Öncelikle devam filminin, akışı ağır bulunan ilk filmden daha sürükleyici, daha aksiyonlu ve daha akıcı bir seyirlik olduğunu söyleyerek söze başlayalım. Cameo’yu ve havuç pek seven Peter Jackson, Hobbit üçlemesinin ikinci filminde büyük bir gişe hitinden beklenecek ve Tolkine-LOTR hayranları dışındaki seyirciye de kendisini seyrettirecek tüm elemanları kullanıyor zannımca.
Erkek karakterlerin hüküm sürdüğü Orta Dünya evrenine savaşçı bir dişi Orman Elf’ini hiç yoktan dahil etmek, üstelik bu dişiyi iki ayrı ırka mensup erkeğin ilgisi arasında bırakmak, şaşkın büyücülerin, baştan çıkartıcı yüzüklerin, iğrenç ork’ların cirit attığı bir öyküde şüphesiz ki dengeleyici ve Orta Dünya fantasyasını günümüze yaklaştıran bir adım. “Kitapta yok, filmde ne gerek vardı!” argümanına sinema sanatının kendisine has dinamikleri olduğunu da yeniden anımsatmak lazım.

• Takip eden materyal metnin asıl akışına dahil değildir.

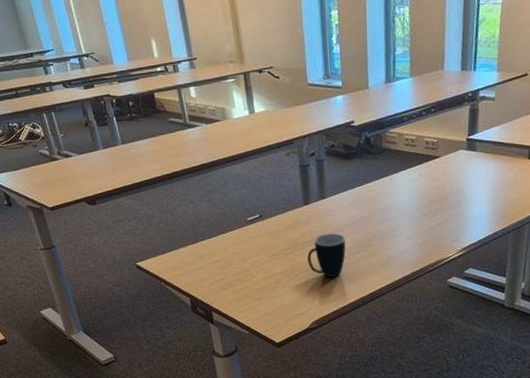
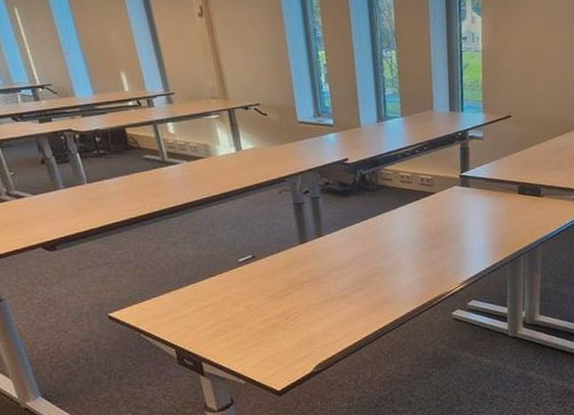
mug: present [307,233,346,277] -> none [307,271,348,317]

Tolkein ve Jackson evrenlerinin en göze çarpan unsurlarından biri de yol haritasına ait her lokasyonda karşımıza yeni bir macera çıkması. Yalnız Dağ’a giderken ekibin geçtiği her kulvar, Kuytu Orman, Elf Krallığı, Göl Kasabası’nın hiçbir sekansı boş geçmiyor, dahası nehirdeki fıçı yolculuğu gibi görsel bir şölene de dönüşüyor.

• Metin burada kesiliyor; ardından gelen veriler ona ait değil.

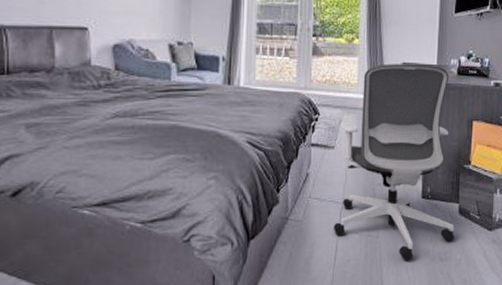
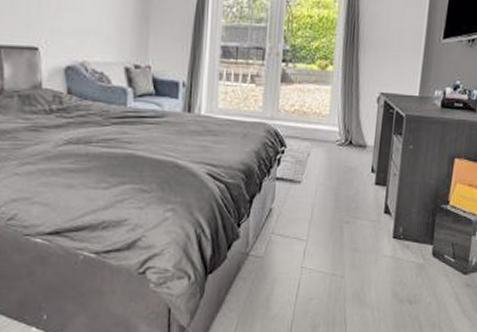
office chair: present [333,63,455,261] -> none [295,93,432,302]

Filmden fazla sürprizbozan detay vermeden Türkçe çevirinin de başarılı olduğunu özellikle Göl Kasabası ile ilk tanıştığımız sekanslarda kulağımıza çalınan “çapulcu, ayak takımı, iktidarımı sorgulamak” gibi yerelleştirmelerin de ayrı bir takdiri hak ettiğini düşünüyorum. Anlayan anladı!

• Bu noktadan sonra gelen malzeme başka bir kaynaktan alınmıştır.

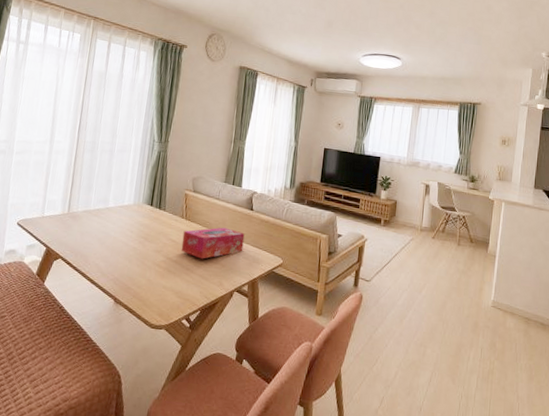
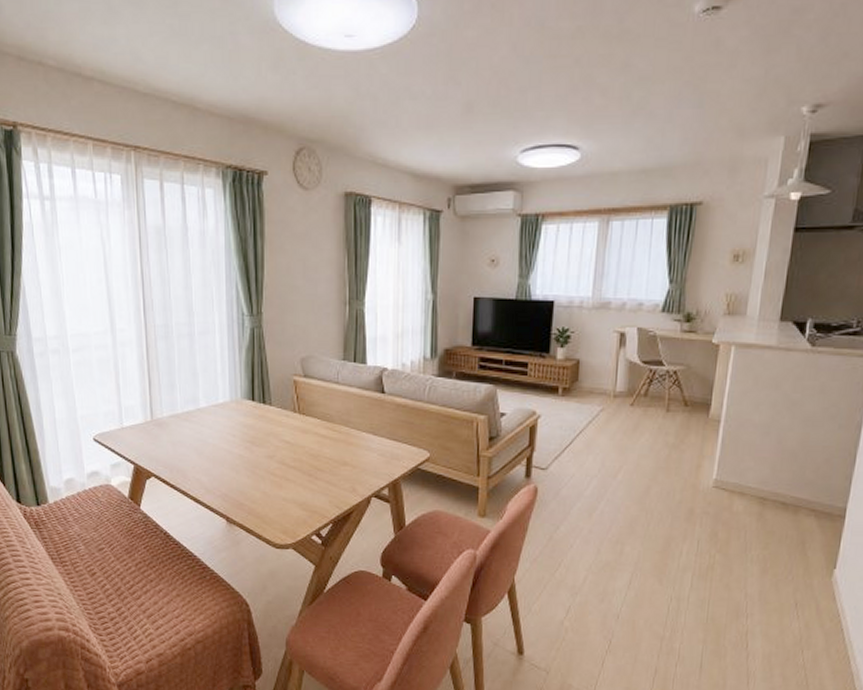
tissue box: present [181,227,245,259] -> none [298,419,377,461]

Son olarak Orta Dünya’ya ait asırlık bir ejderhanın pürüzsüz, net bir İngilizcesi konuşması kulağımı tırmaladı demeden geçemeyeceğim. Tolkien’in Hobbit kitabındaki orijinal İngilizcesini şuan bilememekle beraber, Smaug’a Orta Çağı’n Shakespearean İngilizcesi daha çok yakışırdı demek isterim.
Özetle karşımızda 1 sene beklediğimize değen bir yapım var, aksiyonu, aşkı, macerası, kovalamacası, hesaplaşması, hatta öyküyü bilmeyenler için ters köşesiyle Hobbit: Smaug'un Çorak Toprakları kendisinden bekleneni veren bir yapım.